A study conducted in Brazil by researchers at the University of São Paulo (USP) and Butantan Institute in partnership with colleagues at the Federal University of Rio de Janeiro (UFRJ) published in the journal Alzheimer's & Dementia to investigate the risk of progressing to the severe form of COVID-19 or dying from the disease in Alzheimer's and Parkinson's patients.
‘Pay special attention to COVID-19 infected Alzheimer's disease and dementia patients.’
They investigated data on positive diagnoses, hospitalizations and deaths from COVID-19 of 12,863 patients over 65, who tested positive or negative for SARS-CoV-2 by stratifying them into three age groups: 66-74 (6,182), 75-79 (4,867), and 80-86 (1,814).
The study discovers that Alzheimer's disease and dementia increases threefold and six times greater if they are over 80 of risk of dying as a result of infection by COVID-19 as many old people live in care homes where the risks of infection and viral transmission are greater.
A possible explanation for this finding is that chronic inflammatory conditions or defective immune responses due to aging of the immune system (immunosenescence) increases the vulnerability to response to infection by the virus and the altered permeability of the blood-brain barrier, making infection of the central nervous system more likely.

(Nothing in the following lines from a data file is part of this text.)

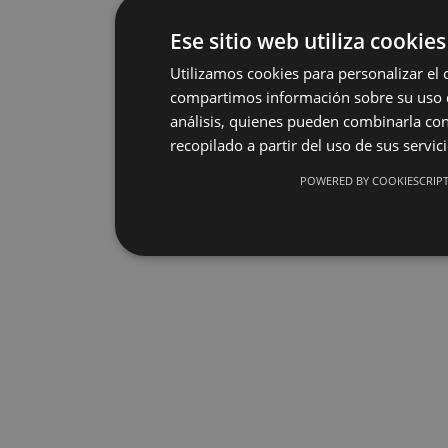
Ese sitio web utiliza cookies
Utilizamos cookies para personalizar el 
compartimos información sobre su uso de
análisis, quienes pueden combinarla co
recopilado a partir del uso de sus servic
POWERED BY COOKIESCRIP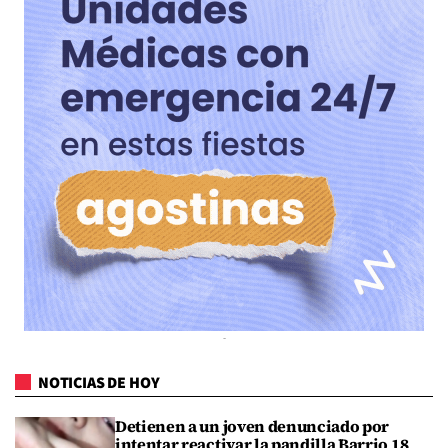
NOTICIAS DE HOY
Detienen a un joven denunciado por
intentar reactivar la pandilla Barrio 18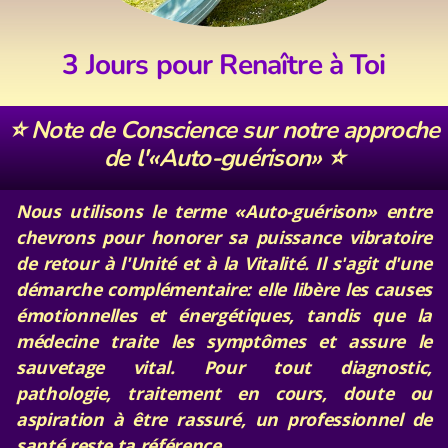
3 Jours pour Renaître à Toi
⭐️ Note de Conscience sur notre approche
de l'«Auto-guérison» ⭐️
Nous utilisons le terme «Auto-guérison» entre
chevrons pour honorer sa puissance vibratoire
de retour à l'Unité et à la Vitalité. Il s'agit d'une
démarche complémentaire: elle libère les causes
émotionnelles et énergétiques, tandis que la
médecine traite les symptômes et assure le
sauvetage vital. Pour tout diagnostic,
pathologie, traitement en cours, doute ou
aspiration à être rassuré, un professionnel de
santé reste ta référence.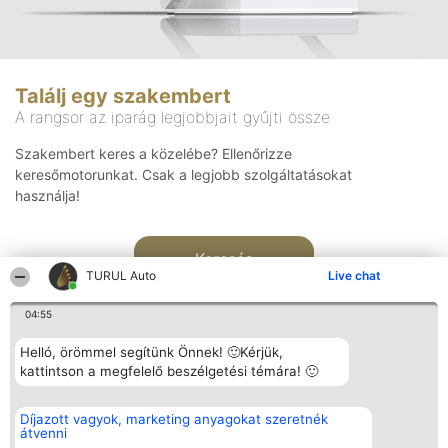
Találj egy szakembert
A rangsor az iparág legjobbjait gyűjti össze
Szakembert keres a közelébe? Ellenőrizze
keresőmotorunkat. Csak a legjobb szolgáltatásokat
használja!
Keresés
TURUL Auto
Live chat
04:55
Helló, örömmel segítünk Önnek! 🙂Kérjük,
kattintson a megfelelő beszélgetési témára! 🙂
Rangsorszervező
Népszavazás
Elérhetőség
Díjazott vagyok, marketing anyagokat szeretnék
SC Beautiful Company S.R.L.
Nyertesek
Elérhetőség
átvenni
Bulevardul Aleea Timișul De
Az összes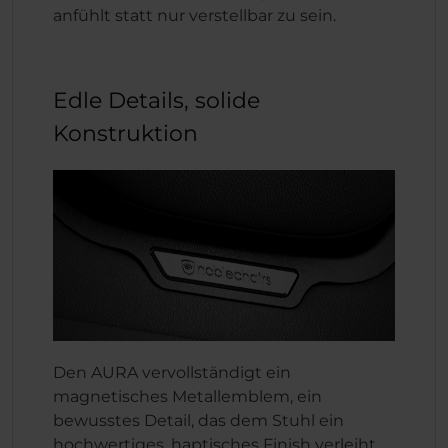
anfühlt statt nur verstellbar zu sein.
Edle Details, solide
Konstruktion
Den AURA vervollständigt ein
magnetisches Metallemblem, ein
bewusstes Detail, das dem Stuhl ein
hochwertiges, haptisches Finish verleiht,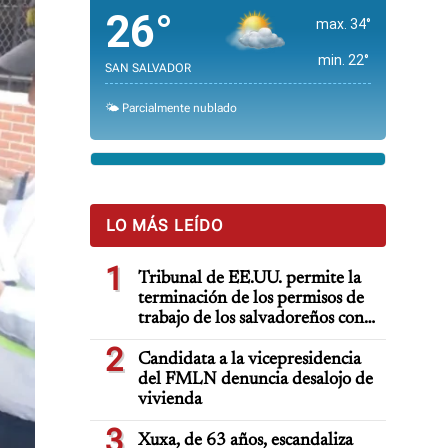
26°
max. 34°
min. 22°
SAN SALVADOR
🌤️ Parcialmente nublado
LO MÁS LEÍDO
1
Tribunal de EE.UU. permite la
terminación de los permisos de
trabajo de los salvadoreños con
TPS
2
Candidata a la vicepresidencia
del FMLN denuncia desalojo de
vivienda
3
Xuxa, de 63 años, escandaliza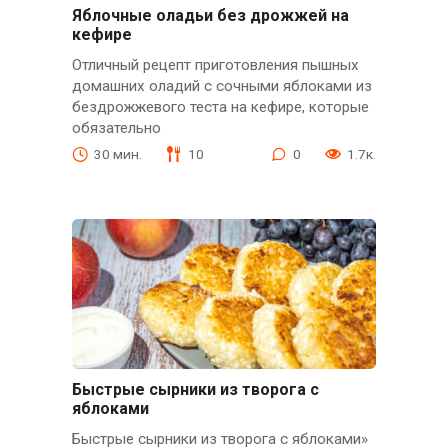
Яблочные оладьи без дрожжей на
кефире
Отличный рецепт приготовления пышных
домашних оладий с сочными яблоками из
бездрожжевого теста на кефире, которые
обязательно
30 мин.
10
0
1.7к.
Быстрые сырники из творога с
яблоками
Быстрые сырники из творога с яблоками»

These findings are supported by recent research explaining the ability of coronavirus to invade the central nervous system via the olfactory mucosa by detection of the virus in the brainstem raising the possibility of infection of the central nervous system may mediate or aggravate respiratory and cardiovascular problems in COVID-19 patients.
The results of the study raise the special attention to COVID-19 infected Alzheimer's disease and dementia patients.